- [Problem statement]: Only some lines are wanted. Transcribe, exactly, the lines below from the line with "592 49 10.57" up to and including the line with "34 285 135.0".

--- Source records ---

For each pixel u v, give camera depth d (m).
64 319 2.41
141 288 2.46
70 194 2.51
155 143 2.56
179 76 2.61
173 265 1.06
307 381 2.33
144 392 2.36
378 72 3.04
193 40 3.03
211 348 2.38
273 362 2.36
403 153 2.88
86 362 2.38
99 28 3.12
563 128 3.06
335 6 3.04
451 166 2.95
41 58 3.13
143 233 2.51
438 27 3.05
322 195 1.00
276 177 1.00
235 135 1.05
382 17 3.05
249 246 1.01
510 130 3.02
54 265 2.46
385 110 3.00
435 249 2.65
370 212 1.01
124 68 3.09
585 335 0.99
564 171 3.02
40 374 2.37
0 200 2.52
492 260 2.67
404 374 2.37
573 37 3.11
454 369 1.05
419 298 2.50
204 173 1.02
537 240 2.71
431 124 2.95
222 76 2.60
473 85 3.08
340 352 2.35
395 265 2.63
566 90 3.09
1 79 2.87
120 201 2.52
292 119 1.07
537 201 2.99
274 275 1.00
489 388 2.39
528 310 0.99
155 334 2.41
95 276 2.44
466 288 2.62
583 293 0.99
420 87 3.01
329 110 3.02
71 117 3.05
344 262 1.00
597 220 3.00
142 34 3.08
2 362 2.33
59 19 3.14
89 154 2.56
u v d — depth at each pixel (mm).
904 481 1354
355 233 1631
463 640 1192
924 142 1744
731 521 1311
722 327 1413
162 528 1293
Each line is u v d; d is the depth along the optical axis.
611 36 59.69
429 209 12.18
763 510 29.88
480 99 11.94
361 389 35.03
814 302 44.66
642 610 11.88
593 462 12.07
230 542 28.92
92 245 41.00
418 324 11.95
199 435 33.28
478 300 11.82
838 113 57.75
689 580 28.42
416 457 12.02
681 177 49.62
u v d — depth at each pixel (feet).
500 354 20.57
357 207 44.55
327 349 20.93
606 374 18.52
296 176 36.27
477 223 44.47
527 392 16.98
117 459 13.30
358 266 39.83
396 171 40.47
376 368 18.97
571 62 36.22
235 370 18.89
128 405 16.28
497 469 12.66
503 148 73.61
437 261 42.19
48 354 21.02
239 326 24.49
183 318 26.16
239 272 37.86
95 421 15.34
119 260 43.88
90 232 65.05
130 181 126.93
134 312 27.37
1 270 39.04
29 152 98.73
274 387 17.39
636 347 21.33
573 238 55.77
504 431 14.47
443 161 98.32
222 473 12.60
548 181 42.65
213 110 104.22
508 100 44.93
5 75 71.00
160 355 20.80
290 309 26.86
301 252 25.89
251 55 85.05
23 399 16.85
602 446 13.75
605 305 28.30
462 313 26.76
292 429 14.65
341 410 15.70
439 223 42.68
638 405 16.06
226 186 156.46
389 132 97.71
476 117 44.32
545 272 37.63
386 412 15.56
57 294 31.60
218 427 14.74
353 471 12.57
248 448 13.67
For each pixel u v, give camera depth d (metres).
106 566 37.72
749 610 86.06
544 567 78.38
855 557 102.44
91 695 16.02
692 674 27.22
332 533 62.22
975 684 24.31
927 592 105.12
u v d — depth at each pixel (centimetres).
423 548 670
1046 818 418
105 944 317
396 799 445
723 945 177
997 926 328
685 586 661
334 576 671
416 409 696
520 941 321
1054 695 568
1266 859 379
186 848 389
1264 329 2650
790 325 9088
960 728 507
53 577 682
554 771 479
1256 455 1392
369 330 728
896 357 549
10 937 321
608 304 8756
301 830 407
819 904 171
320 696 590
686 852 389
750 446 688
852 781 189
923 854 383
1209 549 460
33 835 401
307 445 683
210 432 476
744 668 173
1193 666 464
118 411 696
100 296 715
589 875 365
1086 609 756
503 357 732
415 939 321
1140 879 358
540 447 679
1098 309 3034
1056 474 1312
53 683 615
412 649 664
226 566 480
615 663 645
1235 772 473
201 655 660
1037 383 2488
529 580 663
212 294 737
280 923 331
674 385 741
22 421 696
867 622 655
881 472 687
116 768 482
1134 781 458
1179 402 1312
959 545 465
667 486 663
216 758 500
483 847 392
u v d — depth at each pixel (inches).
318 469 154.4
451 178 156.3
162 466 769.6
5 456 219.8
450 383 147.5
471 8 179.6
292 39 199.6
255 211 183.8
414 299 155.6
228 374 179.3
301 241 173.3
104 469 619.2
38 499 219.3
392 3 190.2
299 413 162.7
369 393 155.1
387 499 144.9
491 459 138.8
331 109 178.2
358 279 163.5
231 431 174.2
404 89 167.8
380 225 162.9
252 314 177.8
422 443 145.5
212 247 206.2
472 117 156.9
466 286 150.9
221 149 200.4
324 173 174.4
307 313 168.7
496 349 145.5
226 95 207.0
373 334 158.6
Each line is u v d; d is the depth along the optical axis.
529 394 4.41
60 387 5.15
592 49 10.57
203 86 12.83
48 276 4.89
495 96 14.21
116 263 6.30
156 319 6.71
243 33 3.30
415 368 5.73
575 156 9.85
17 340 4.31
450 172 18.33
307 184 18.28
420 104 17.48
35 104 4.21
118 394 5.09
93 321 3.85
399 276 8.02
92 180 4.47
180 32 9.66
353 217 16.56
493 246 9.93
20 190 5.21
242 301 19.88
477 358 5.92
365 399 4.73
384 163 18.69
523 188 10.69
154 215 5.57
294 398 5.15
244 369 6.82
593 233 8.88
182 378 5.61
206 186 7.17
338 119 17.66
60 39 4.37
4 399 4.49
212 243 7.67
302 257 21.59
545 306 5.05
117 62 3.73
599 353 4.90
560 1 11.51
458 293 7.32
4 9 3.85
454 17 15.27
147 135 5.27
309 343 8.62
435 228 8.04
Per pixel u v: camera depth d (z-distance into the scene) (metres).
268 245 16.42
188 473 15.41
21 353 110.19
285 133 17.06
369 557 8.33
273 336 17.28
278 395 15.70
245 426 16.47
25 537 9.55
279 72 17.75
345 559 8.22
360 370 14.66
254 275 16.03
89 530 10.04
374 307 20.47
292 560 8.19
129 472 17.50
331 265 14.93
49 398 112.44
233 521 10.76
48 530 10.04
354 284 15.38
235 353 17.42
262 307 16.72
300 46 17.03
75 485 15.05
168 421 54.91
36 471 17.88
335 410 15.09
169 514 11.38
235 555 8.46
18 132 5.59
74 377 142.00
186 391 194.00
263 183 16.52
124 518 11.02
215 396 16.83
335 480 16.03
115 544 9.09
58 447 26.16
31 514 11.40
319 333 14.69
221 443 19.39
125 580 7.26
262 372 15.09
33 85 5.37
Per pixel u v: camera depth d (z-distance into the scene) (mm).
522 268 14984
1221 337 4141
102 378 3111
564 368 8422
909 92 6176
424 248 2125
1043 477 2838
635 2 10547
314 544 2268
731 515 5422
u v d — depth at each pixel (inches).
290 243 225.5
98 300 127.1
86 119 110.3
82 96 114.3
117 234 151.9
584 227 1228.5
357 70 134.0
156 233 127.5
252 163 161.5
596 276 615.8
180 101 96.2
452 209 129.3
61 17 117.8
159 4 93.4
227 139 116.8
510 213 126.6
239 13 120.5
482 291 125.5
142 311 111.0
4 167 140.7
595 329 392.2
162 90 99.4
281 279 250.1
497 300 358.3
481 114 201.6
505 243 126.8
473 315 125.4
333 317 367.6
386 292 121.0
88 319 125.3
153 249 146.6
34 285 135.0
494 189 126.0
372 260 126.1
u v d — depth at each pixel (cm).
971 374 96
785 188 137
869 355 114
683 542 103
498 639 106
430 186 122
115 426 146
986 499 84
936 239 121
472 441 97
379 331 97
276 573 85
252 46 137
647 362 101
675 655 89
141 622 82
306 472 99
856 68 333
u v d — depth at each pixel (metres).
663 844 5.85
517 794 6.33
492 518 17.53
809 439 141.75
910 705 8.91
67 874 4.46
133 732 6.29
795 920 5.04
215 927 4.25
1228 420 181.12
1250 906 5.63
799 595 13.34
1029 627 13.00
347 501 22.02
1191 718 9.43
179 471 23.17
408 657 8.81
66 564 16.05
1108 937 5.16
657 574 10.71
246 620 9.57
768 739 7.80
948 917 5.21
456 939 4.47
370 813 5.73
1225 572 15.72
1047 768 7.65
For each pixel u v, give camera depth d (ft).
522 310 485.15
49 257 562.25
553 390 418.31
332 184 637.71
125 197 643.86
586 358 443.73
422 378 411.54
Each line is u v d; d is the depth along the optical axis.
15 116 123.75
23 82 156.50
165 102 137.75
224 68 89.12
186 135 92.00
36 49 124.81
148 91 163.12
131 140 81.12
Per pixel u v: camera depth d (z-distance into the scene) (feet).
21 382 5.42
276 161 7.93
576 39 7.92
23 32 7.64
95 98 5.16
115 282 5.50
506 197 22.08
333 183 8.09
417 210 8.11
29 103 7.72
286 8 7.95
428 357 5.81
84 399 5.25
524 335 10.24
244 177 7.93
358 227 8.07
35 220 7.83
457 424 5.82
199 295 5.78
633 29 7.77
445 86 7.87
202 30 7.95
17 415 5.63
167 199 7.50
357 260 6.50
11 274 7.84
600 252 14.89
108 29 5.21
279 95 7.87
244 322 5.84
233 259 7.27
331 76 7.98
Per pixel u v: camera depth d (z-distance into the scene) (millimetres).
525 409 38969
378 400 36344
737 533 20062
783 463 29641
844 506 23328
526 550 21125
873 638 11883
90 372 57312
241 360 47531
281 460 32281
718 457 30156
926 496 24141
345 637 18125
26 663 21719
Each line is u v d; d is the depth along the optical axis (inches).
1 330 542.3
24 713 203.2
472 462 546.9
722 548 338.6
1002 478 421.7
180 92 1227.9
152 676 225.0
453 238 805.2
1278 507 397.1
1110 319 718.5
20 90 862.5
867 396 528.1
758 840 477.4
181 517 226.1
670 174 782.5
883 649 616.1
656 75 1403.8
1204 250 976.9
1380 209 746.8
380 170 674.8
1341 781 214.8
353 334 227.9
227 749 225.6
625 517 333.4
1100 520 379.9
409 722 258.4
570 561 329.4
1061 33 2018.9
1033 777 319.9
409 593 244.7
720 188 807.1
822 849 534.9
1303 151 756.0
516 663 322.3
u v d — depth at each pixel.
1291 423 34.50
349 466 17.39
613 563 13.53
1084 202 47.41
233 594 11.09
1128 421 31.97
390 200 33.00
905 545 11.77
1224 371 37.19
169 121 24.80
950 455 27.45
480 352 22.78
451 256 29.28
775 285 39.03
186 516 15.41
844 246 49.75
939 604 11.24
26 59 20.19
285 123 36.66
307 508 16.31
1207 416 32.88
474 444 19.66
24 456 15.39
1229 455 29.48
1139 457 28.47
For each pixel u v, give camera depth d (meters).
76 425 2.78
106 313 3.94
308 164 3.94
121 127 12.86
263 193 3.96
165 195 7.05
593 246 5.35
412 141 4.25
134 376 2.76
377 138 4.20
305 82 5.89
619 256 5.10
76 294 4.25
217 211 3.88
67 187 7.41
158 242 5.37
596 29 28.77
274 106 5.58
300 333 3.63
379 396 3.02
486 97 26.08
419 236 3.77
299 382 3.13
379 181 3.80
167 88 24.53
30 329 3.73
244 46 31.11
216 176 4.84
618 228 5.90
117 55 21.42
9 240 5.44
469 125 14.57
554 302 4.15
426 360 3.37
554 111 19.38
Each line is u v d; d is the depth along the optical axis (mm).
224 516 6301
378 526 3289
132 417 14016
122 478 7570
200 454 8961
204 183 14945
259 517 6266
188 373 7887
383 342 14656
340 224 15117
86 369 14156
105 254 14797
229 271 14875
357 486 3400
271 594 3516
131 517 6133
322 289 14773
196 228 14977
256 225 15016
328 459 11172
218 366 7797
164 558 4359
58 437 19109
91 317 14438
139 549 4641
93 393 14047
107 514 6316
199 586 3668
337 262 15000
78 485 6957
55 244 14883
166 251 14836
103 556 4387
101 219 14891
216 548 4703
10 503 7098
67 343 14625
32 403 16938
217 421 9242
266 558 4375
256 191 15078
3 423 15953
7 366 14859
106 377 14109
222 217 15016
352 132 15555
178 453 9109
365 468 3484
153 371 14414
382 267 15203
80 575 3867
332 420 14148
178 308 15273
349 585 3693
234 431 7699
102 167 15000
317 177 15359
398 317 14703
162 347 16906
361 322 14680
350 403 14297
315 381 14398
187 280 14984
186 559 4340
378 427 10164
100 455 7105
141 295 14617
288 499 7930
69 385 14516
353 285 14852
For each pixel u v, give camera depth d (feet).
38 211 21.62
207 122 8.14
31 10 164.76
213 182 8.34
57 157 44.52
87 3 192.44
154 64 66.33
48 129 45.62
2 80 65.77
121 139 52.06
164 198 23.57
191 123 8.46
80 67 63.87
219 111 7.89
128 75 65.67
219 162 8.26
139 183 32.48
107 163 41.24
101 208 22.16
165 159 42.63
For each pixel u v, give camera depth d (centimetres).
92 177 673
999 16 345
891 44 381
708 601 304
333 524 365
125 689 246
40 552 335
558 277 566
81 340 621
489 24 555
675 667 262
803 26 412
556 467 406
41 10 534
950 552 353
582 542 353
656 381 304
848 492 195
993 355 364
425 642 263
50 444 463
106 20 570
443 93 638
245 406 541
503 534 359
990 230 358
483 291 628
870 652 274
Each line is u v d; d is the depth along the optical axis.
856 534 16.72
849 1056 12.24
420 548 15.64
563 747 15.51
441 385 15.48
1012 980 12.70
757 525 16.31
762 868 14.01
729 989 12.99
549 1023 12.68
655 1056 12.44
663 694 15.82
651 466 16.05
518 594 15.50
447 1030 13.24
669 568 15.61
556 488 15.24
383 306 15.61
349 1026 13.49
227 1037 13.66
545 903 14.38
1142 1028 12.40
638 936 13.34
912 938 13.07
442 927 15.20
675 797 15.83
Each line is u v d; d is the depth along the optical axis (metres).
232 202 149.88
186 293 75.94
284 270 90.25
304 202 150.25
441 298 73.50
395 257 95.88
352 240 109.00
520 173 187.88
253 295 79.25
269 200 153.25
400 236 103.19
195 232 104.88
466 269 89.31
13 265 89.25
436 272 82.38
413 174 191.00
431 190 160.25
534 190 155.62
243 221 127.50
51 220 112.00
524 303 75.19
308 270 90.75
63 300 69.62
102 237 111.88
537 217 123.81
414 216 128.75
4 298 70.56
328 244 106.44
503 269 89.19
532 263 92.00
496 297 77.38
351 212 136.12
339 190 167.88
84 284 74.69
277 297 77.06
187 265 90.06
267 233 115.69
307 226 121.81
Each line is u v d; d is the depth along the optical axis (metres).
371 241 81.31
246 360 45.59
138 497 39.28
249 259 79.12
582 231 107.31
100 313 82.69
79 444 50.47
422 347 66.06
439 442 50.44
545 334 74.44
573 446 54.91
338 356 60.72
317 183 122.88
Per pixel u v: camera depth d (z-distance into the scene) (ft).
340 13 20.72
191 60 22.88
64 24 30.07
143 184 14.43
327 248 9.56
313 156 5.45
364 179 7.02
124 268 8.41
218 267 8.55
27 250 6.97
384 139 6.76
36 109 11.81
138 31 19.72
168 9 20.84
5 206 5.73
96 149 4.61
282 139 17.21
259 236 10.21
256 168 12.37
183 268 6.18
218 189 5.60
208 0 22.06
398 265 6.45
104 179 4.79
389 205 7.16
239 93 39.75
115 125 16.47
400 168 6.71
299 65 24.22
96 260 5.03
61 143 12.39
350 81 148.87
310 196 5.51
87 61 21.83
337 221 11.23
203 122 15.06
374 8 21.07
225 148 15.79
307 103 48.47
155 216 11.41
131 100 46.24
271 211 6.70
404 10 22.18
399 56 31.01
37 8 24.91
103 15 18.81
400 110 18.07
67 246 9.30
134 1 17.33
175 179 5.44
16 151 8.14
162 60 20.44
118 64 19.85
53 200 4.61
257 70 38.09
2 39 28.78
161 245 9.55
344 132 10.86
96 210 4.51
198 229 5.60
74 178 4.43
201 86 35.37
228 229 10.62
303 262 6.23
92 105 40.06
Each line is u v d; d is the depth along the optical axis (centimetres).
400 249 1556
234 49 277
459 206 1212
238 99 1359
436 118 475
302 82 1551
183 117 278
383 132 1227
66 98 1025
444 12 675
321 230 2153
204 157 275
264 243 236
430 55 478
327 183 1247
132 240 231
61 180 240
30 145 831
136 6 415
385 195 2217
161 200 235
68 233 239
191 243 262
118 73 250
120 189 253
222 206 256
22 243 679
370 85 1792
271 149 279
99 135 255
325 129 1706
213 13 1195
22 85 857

---

- [Answer for this exercise]:
592 49 10.57
203 86 12.83
48 276 4.89
495 96 14.21
116 263 6.30
156 319 6.71
243 33 3.30
415 368 5.73
575 156 9.85
17 340 4.31
450 172 18.33
307 184 18.28
420 104 17.48
35 104 4.21
118 394 5.09
93 321 3.85
399 276 8.02
92 180 4.47
180 32 9.66
353 217 16.56
493 246 9.93
20 190 5.21
242 301 19.88
477 358 5.92
365 399 4.73
384 163 18.69
523 188 10.69
154 215 5.57
294 398 5.15
244 369 6.82
593 233 8.88
182 378 5.61
206 186 7.17
338 119 17.66
60 39 4.37
4 399 4.49
212 243 7.67
302 257 21.59
545 306 5.05
117 62 3.73
599 353 4.90
560 1 11.51
458 293 7.32
4 9 3.85
454 17 15.27
147 135 5.27
309 343 8.62
435 228 8.04
Per pixel u v: camera depth d (z-distance into the scene) (metres).
268 245 16.42
188 473 15.41
21 353 110.19
285 133 17.06
369 557 8.33
273 336 17.28
278 395 15.70
245 426 16.47
25 537 9.55
279 72 17.75
345 559 8.22
360 370 14.66
254 275 16.03
89 530 10.04
374 307 20.47
292 560 8.19
129 472 17.50
331 265 14.93
49 398 112.44
233 521 10.76
48 530 10.04
354 284 15.38
235 353 17.42
262 307 16.72
300 46 17.03
75 485 15.05
168 421 54.91
36 471 17.88
335 410 15.09
169 514 11.38
235 555 8.46
18 132 5.59
74 377 142.00
186 391 194.00
263 183 16.52
124 518 11.02
215 396 16.83
335 480 16.03
115 544 9.09
58 447 26.16
31 514 11.40
319 333 14.69
221 443 19.39
125 580 7.26
262 372 15.09
33 85 5.37
Per pixel u v: camera depth d (z-distance into the scene) (mm).
522 268 14984
1221 337 4141
102 378 3111
564 368 8422
909 92 6176
424 248 2125
1043 477 2838
635 2 10547
314 544 2268
731 515 5422
u v d — depth at each pixel (inches).
290 243 225.5
98 300 127.1
86 119 110.3
82 96 114.3
117 234 151.9
584 227 1228.5
357 70 134.0
156 233 127.5
252 163 161.5
596 276 615.8
180 101 96.2
452 209 129.3
61 17 117.8
159 4 93.4
227 139 116.8
510 213 126.6
239 13 120.5
482 291 125.5
142 311 111.0
4 167 140.7
595 329 392.2
162 90 99.4
281 279 250.1
497 300 358.3
481 114 201.6
505 243 126.8
473 315 125.4
333 317 367.6
386 292 121.0
88 319 125.3
153 249 146.6
34 285 135.0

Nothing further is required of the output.